Use sequence similarity contribution in the MC score #73

Open lafita opened 8 years ago

lafita commented 8 years ago

If the sequence similarity option is activated in the CE self-alignment, the sequence contribution should be conserved in the optimization step (otherwise the effect of the option can be lost).

lafita commented 8 years ago

For now, we are postponing this issue because there is not a clear use case and there are other more important feature requests (with higher priority). In the discussion about it, we concluded:

  1. The structure and sequence scores need to be combined with a parameter that the user can choose.
  2. Let's call this parameter lambda, which ranges from 0 to 1 and where 0 means only the structure score is considered and 1 means that only the sequence score is considered.

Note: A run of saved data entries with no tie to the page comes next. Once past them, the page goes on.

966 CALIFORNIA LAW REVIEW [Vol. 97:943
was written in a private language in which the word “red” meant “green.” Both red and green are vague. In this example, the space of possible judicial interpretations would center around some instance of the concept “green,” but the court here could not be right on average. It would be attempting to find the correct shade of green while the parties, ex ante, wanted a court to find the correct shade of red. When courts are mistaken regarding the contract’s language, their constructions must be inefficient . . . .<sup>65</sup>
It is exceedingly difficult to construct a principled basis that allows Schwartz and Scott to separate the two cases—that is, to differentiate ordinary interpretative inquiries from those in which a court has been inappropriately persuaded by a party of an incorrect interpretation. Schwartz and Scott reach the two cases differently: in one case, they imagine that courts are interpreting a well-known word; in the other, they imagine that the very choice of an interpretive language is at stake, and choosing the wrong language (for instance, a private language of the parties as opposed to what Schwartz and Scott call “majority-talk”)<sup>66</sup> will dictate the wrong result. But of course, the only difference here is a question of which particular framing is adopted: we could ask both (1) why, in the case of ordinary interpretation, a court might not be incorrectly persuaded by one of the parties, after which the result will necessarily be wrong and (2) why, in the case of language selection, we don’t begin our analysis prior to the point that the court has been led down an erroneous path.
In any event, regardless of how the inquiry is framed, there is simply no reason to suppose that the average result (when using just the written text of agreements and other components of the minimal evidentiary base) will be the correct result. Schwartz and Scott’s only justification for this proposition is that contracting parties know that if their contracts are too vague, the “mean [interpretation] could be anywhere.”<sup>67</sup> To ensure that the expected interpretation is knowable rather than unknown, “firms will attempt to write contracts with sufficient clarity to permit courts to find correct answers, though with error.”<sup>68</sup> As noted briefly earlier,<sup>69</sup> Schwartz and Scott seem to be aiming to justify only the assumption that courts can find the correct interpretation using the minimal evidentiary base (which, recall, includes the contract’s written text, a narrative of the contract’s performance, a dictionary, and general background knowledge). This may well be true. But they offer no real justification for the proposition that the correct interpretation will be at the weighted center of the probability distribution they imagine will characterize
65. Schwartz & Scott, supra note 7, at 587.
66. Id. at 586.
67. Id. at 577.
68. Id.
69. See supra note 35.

Values in between define the ratio of importance between structure and sequence scores, so that lambda equal to 0.5 means that both scores have equal importance.
  3. For the latter to apply, the scores need to be normalized by the maximum score of an aligned position, which is the parameter C of structural similarity function and the maximum value of the SubstitutionMatrix for the sequence score. (Note that the CECalculator does not combine the scores in this way, but rather sums a constant times the sequence score directly to the structure score, so to be consistent we should change that function too).
  4. The function would look like:
  Score = (Sstr / MaxSstr) * (1 - lambda) + (Sseq / MaxSseq) * lambda

In order to implement this feature, the following needs to be done:

  1. Implement a method in MultipleAlignmentTools that converts a MultipleAlignment to a MultipleSequenceAlignment. A template exists now.
  2. Add a method to MultipleAlignmentScorer that calculates the sequence alignment score of a MultipleAlignment (possibly converting it to a MSA and using the biojava scoring functions in alignment module).
  3. Add a new parameter for lambda in CeSymmParameters. When computing the score of a MultipleAlignment in McOptimizer, use the appropiate ratio and normalization as described here.
sbliven commented 8 years ago

Nice summary, @lafita. I do think that the normalization factors could be worked out by looking at the distributions of scores over a large set of pairwise comparisons. This might be a nice student project.